Shaun gave a good lesson in the EQ. He was nervous and took it very seriously. Public things like this are hard for him, and he did it. Even when he turned to us during a very difficult 'time' before class and told us he didn't think given the immediate circumstances he could go through with it he reached down deep inside and given his heavenward pleas for help and strength and our family's as well (knowing what was effecting him, and today of all days when he was asked to teach the lesson) he accomplished what was asked of him.
There were several women who left after, including myself. In my haste to get to church on time I forgot to cover the chicken that would surely be burnt at the end of 3 hours so I went home to cover it and returned. As I watched them leave downtrodded, my heart groaned for them.
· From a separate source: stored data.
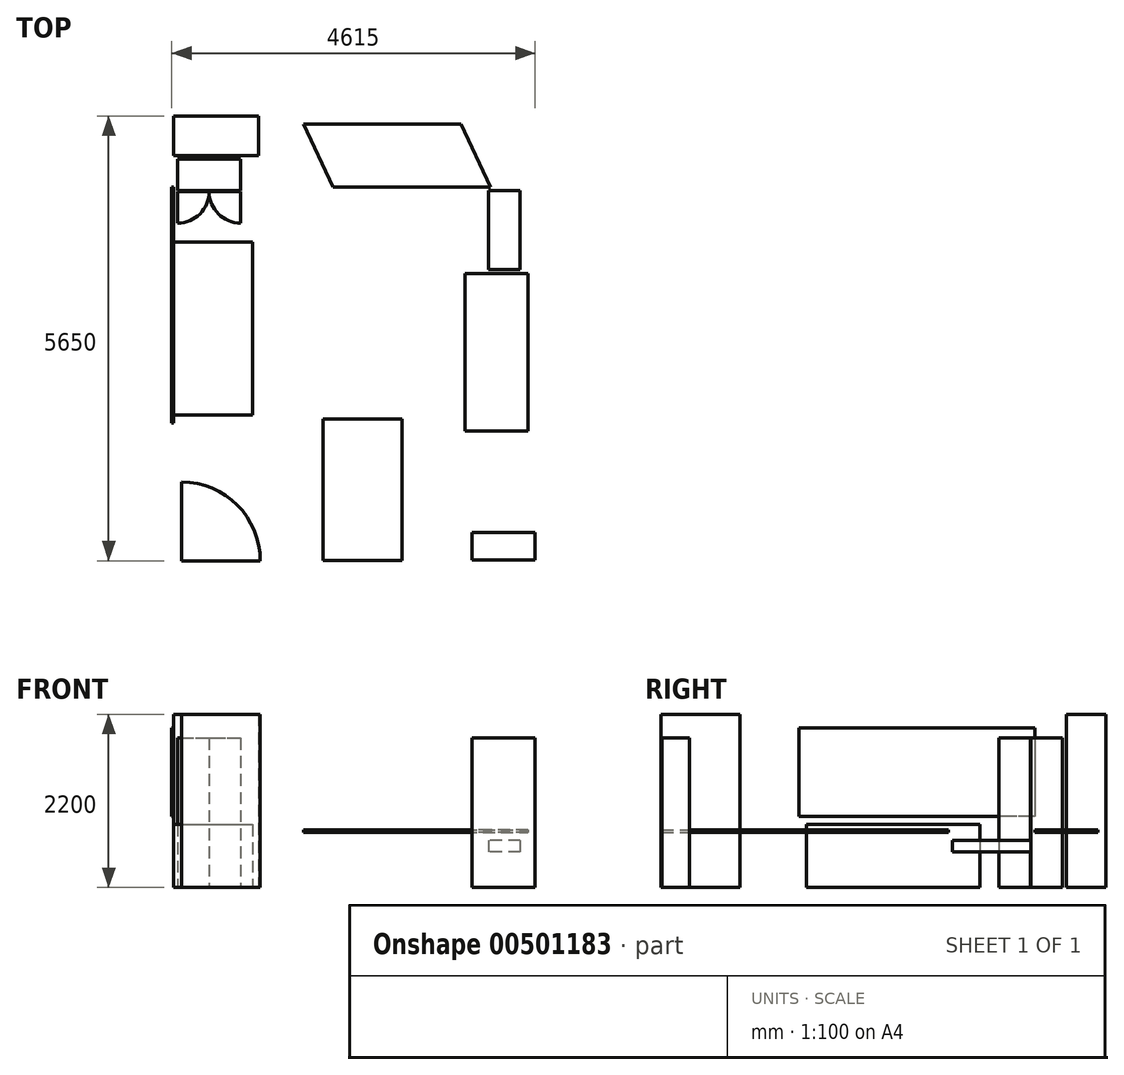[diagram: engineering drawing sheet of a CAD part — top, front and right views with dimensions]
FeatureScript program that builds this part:
annotation { "Feature Type Name" : "Feature", "Feature Type Description" : "" }
export const myFeature = defineFeature(function(context is Context, id is Id, definition is map)
    precondition{}
    {
        {
            var Q0;
            Q0=qCreatedBy(makeId("Top.planeOp"),FACE);
            var sketch = newSketch(context, id + "F0", { "sketchPlane" : qUnion([Q0])});
            skLineSegment(sketch, "E0.bottom", {"start": v(0, 0) * mm, "end": v(4600, 0) * mm});
            skLineSegment(sketch, "E0.top", {"start": v(0, 5650) * mm, "end": v(4600, 5650) * mm});
            skLineSegment(sketch, "E0.left", {"start": v(0, 0) * mm, "end": v(0, 5650) * mm});
            skLineSegment(sketch, "E0.right", {"start": v(4600, 0) * mm, "end": v(4600, 5650) * mm});
            skSolve(sketch);
        }
        {
            var Q0;
            Q0=qCreatedBy(makeId("Top.planeOp"),FACE);
            var sketch = newSketch(context, id + "F1", { "sketchPlane" : qUnion([Q0])});
            skLineSegment(sketch, "E1.bottom", {"start": v(0, 5650) * mm, "end": v(1080, 5650) * mm});
            skLineSegment(sketch, "E1.top", {"start": v(0, 5150) * mm, "end": v(1080, 5150) * mm});
            skLineSegment(sketch, "E1.left", {"start": v(0, 5650) * mm, "end": v(0, 5150) * mm});
            skLineSegment(sketch, "E1.right", {"start": v(1080, 5650) * mm, "end": v(1080, 5150) * mm});
            skSolve(sketch);
        }
        {
            var Q0;
            Q0=qCreatedBy(makeId("Top.planeOp"),FACE);
            var sketch = newSketch(context, id + "F2", { "sketchPlane" : qUnion([Q0])});
            skLineSegment(sketch, "E2.bottom", {"start": v(1900, 1) * mm, "end": v(2900, 1) * mm});
            skLineSegment(sketch, "E2.top", {"start": v(1900, 1201) * mm, "end": v(2900, 1201) * mm});
            skLineSegment(sketch, "E2.left", {"start": v(1900, 1) * mm, "end": v(1900, 1201) * mm});
            skLineSegment(sketch, "E2.right", {"start": v(2900, 1) * mm, "end": v(2900, 1201) * mm});
            skLineSegment(sketch, "E3.bottom", {"start": v(1900, 1801) * mm, "end": v(2900, 1801) * mm});
            skLineSegment(sketch, "E3.left", {"start": v(1900, 1801) * mm, "end": v(1900, 1201) * mm});
            skLineSegment(sketch, "E3.right", {"start": v(2900, 1801) * mm, "end": v(2900, 1201) * mm});
            skSolve(sketch);
        }
        {
            var Q0;
            Q0=qCreatedBy(makeId("Top.planeOp"),FACE);
            var sketch = newSketch(context, id + "F3", { "sketchPlane" : qUnion([Q0])});
            skArc(sketch, "E4", {"start": v(1100, 0) * mm, "mid": v(807.1, 707.1) * mm, "end": v(100, 1000) * mm});
            skLineSegment(sketch, "E5", {"start": v(1100, 0) * mm, "end": v(100, 0) * mm});
            skLineSegment(sketch, "E6", {"start": v(100, 0) * mm, "end": v(100, 1000) * mm});
            skSolve(sketch);
        }
        {
            var Q0;
            Q0=qCreatedBy(makeId("Top.planeOp"),FACE);
            var sketch = newSketch(context, id + "F4", { "sketchPlane" : qUnion([Q0])});
            skLineSegment(sketch, "E7", {"start": v(3700, 1650) * mm, "end": v(3700, 3650) * mm});
            skLineSegment(sketch, "E8", {"start": v(4500, 3650) * mm, "end": v(4500, 1650) * mm});
            skLineSegment(sketch, "E9", {"start": v(3700, 3650) * mm, "end": v(4500, 3650) * mm});
            skLineSegment(sketch, "E10", {"start": v(4500, 1650) * mm, "end": v(3700, 1650) * mm});
            skLineSegment(sketch, "E11.bottom", {"start": v(4400, 4700) * mm, "end": v(4000, 4700) * mm});
            skLineSegment(sketch, "E11.top", {"start": v(4400, 3700) * mm, "end": v(4000, 3700) * mm});
            skLineSegment(sketch, "E11.left", {"start": v(4400, 4700) * mm, "end": v(4400, 3700) * mm});
            skLineSegment(sketch, "E11.right", {"start": v(4000, 4700) * mm, "end": v(4000, 3700) * mm});
            skLineSegment(sketch, "E12", {"start": v(1650, 5550) * mm, "end": v(2023.05, 4750) * mm});
            skLineSegment(sketch, "E13", {"start": v(2023.05, 4750) * mm, "end": v(4023.05, 4750) * mm});
            skLineSegment(sketch, "E14", {"start": v(4023.05, 4750) * mm, "end": v(3650, 5550) * mm});
            skLineSegment(sketch, "E15", {"start": v(3650, 5550) * mm, "end": v(1650, 5550) * mm});
            skSolve(sketch);
        }
        {
            var Q0;
            Q0=makeQuery(id+"F3.imprint","IMPRINT",FACE,{"disambiguationData":[TD([[makeQuery(id+"F3.imprint","IMPRINT",EDGE,{"derivedFrom":sQuery(id+"F3.wireOp",EDGE,"E4")}),1.0]])]});
            extrude(context, id + "F5", {"entities" : qUnion([Q0]), "depth" : 2200 * mm});
        }
        {
            var Q0;
            Q0=makeQuery(id+"F1.imprint","IMPRINT",FACE,{"disambiguationData":[TD([[makeQuery(id+"F1.imprint","IMPRINT",EDGE,{"derivedFrom":sQuery(id+"F1.wireOp",EDGE,"E1.bottom")}),-1.0]])]});
            extrude(context, id + "F6", {"entities" : qUnion([Q0]), "depth" : 2200 * mm});
        }
        {
            var Q0;
            Q0=makeQuery(id+"F4.imprint","IMPRINT",FACE,{"disambiguationData":[TD([[makeQuery(id+"F4.imprint","IMPRINT",EDGE,{"derivedFrom":sQuery(id+"F4.wireOp",EDGE,"40FTsiH9-VMCV-BxrB-4hHm-w0bPiwGz4CeU")}),-1.0]])]});
            var Q1;
            Q1=makeQuery(id+"F4.imprint","IMPRINT",FACE,{"disambiguationData":[TD([[makeQuery(id+"F4.imprint","IMPRINT",EDGE,{"derivedFrom":sQuery(id+"F4.wireOp",EDGE,"E7")}),-1.0]])]});
            extrude(context, id + "F7", {"entities" : qUnion([Q0, Q1]), "depth" : 730 * mm, "hasSecondDirection" : true, "secondDirectionOppositeDirection" : false, "secondDirectionDepth" : 700 * mm, "offsetDistance" : 25 * mm});
        }
        {
            var Q0;
            Q0=makeQuery(id+"F4.imprint","IMPRINT",FACE,{"disambiguationData":[TD([[makeQuery(id+"F4.imprint","IMPRINT",EDGE,{"derivedFrom":sQuery(id+"F4.wireOp",EDGE,"E11.bottom")}),1.0]])]});
            extrude(context, id + "F8", {"entities" : qUnion([Q0]), "depth" : 600 * mm, "hasSecondDirection" : true, "secondDirectionOppositeDirection" : false, "secondDirectionDepth" : 450 * mm});
        }
        {
            var Q0;
            Q0=makeQuery(id+"F2.imprint","IMPRINT",FACE,{"disambiguationData":[TD([[makeQuery(id+"F2.imprint","IMPRINT",EDGE,{"derivedFrom":sQuery(id+"F2.wireOp",EDGE,"E2.bottom")}),1.0]])]});
            var Q1;
            Q1=makeQuery(id+"F2.imprint","IMPRINT",FACE,{"disambiguationData":[TD([[makeQuery(id+"F2.imprint","IMPRINT",EDGE,{"derivedFrom":sQuery(id+"F2.wireOp",EDGE,"E3.bottom")}),-1.0]])]});
            extrude(context, id + "F9", {"entities" : qUnion([Q0, Q1]), "depth" : 730 * mm, "hasSecondDirection" : true, "secondDirectionOppositeDirection" : false, "secondDirectionDepth" : 700 * mm});
        }
        {
            var Q0;
            Q0=qCreatedBy(makeId("Top.planeOp"),FACE);
            var sketch = newSketch(context, id + "F10", { "sketchPlane" : qUnion([Q0])});
            skLineSegment(sketch, "E16.bottom", {"start": v(0, 4050) * mm, "end": v(1000, 4050) * mm});
            skLineSegment(sketch, "E16.top", {"start": v(0, 1850) * mm, "end": v(1000, 1850) * mm});
            skLineSegment(sketch, "E16.left", {"start": v(0, 4050) * mm, "end": v(0, 1850) * mm});
            skLineSegment(sketch, "E16.right", {"start": v(1000, 4050) * mm, "end": v(1000, 1850) * mm});
            skPoint(sketch, "E17.firstSnap0", {"position": v(0, 2950) * mm});
            skSolve(sketch);
        }
        {
            var Q0;
            Q0=makeQuery(id+"F4.imprint","IMPRINT",FACE,{"disambiguationData":[TD([[makeQuery(id+"F4.imprint","IMPRINT",EDGE,{"derivedFrom":sQuery(id+"F4.wireOp",EDGE,"E12")}),1.0]])]});
            extrude(context, id + "F11", {"entities" : qUnion([Q0]), "depth" : 730 * mm, "offsetDistance" : 25 * mm, "hasSecondDirection" : true, "secondDirectionOppositeDirection" : false, "secondDirectionDepth" : 700 * mm});
        }
        {
            var Q0;
            Q0=qCreatedBy(makeId("Right.planeOp"),FACE);
            var sketch = newSketch(context, id + "F12", { "sketchPlane" : qUnion([Q0])});
            skLineSegment(sketch, "E18.bottom", {"start": v(4750, 2030) * mm, "end": v(1750, 2030) * mm});
            skLineSegment(sketch, "E18.top", {"start": v(4750, 900) * mm, "end": v(1750, 900) * mm});
            skLineSegment(sketch, "E18.left", {"start": v(4750, 2030) * mm, "end": v(4750, 900) * mm});
            skLineSegment(sketch, "E18.right", {"start": v(1750, 2030) * mm, "end": v(1750, 900) * mm});
            skSolve(sketch);
        }
        {
            var Q0;
            Q0=makeQuery(id+"F12.imprint","IMPRINT",FACE,{"disambiguationData":[TD([[makeQuery(id+"F12.imprint","IMPRINT",EDGE,{"derivedFrom":sQuery(id+"F12.wireOp",EDGE,"E18.bottom")}),1.0]])]});
            extrude(context, id + "F13", {"entities" : qUnion([Q0]), "oppositeDirection" : true, "depth" : 25 * mm, "offsetDistance" : 25 * mm});
        }
        {
            var Q0;
            Q0 = qSketchRegion(id + "F10", true);
            extrude(context, id + "F14", {"entities" : qUnion([Q0]), "depth" : 800 * mm, "offsetDistance" : 25 * mm});
        }
        {
            var Q0;
            Q0=qCreatedBy(makeId("Top.planeOp"),FACE);
            var sketch = newSketch(context, id + "F15", { "sketchPlane" : qUnion([Q0])});
            skLineSegment(sketch, "E19.bottom", {"start": v(50, 5100) * mm, "end": v(850, 5100) * mm});
            skLineSegment(sketch, "E19.top", {"start": v(50, 4700) * mm, "end": v(850, 4700) * mm});
            skLineSegment(sketch, "E19.left", {"start": v(50, 5100) * mm, "end": v(50, 4700) * mm});
            skLineSegment(sketch, "E19.right", {"start": v(850, 5100) * mm, "end": v(850, 4700) * mm});
            skLineSegment(sketch, "E20.bottom", {"start": v(4590, 10) * mm, "end": v(3790, 10) * mm});
            skLineSegment(sketch, "E20.top", {"start": v(4590, 360) * mm, "end": v(3790, 360) * mm});
            skLineSegment(sketch, "E20.left", {"start": v(4590, 10) * mm, "end": v(4590, 360) * mm});
            skLineSegment(sketch, "E20.right", {"start": v(3790, 10) * mm, "end": v(3790, 360) * mm});
            skSolve(sketch);
        }
        {
            var Q0;
            Q0=makeQuery(id+"F15.imprint","IMPRINT",FACE,{"disambiguationData":[TD([[makeQuery(id+"F15.imprint","IMPRINT",EDGE,{"derivedFrom":sQuery(id+"F15.wireOp",EDGE,"E19.bottom")}),-1.0]])]});
            var Q1;
            Q1=makeQuery(id+"F15.imprint","IMPRINT",FACE,{"disambiguationData":[TD([[makeQuery(id+"F15.imprint","IMPRINT",EDGE,{"derivedFrom":sQuery(id+"F15.wireOp",EDGE,"E20.bottom")}),-1.0]])]});
            extrude(context, id + "F16", {"entities" : qUnion([Q0, Q1]), "operationType" : NewBodyOperationType.ADD, "depth" : 1900 * mm, "offsetDistance" : 25 * mm});
        }
        {
            var Q0;
            Q0=qCreatedBy(makeId("Top.planeOp"),FACE);
            var sketch = newSketch(context, id + "F17", { "sketchPlane" : qUnion([Q0])});
            skLineSegment(sketch, "E21", {"start": v(50, 4690) * mm, "end": v(850, 4690) * mm});
            skArc(sketch, "E22", {"start": v(50, 4290) * mm, "mid": v(332.84, 4407.16) * mm, "end": v(450, 4690) * mm});
            skArc(sketch, "E23", {"start": v(450, 4690) * mm, "mid": v(567.16, 4407.16) * mm, "end": v(850, 4290) * mm});
            skLineSegment(sketch, "E24", {"start": v(50, 4690) * mm, "end": v(50, 4290) * mm});
            skLineSegment(sketch, "E25", {"start": v(850, 4690) * mm, "end": v(850, 4290) * mm});
            skSolve(sketch);
        }
        {
            var Q0;
            Q0 = qSketchRegion(id + "F17", true);
            extrude(context, id + "F18", {"entities" : qUnion([Q0]), "operationType" : NewBodyOperationType.ADD, "depth" : 1900 * mm, "offsetDistance" : 25 * mm});
        }
    });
I've been there, sometimes I'm still there like today, and sometimes the scabs hold strong. I couldn't help but ponder on what their evenings would be like later on. You know, we moms set the tone for the home....and these things effect the whole family. I completely understand their emotion. I have lived it too. Some wounds are deeper than most can realize unless you've been through them.
I just wonder sometimes if these presentations and the rhetoric could be tweaked. Not eliminated. They are important. But just tweaked so that those who stand in need of comfort could be comforted and burdens helped to be lighter. When it takes everything you have to get there you don't need to be cut off at the knees right from the start.
We had a nice dinner. Robert's brother's baby was born. A healthy boy. Janae is really sick and her car broke down again. Grandma and Grandpa are going over tomorrow to see how they can help her. Christine's last week of 8th grade starts tomorrow. Oh, boy. High school here we come!
1 comment:
Way to go Shaun! You are one awesome guy. We sure love you!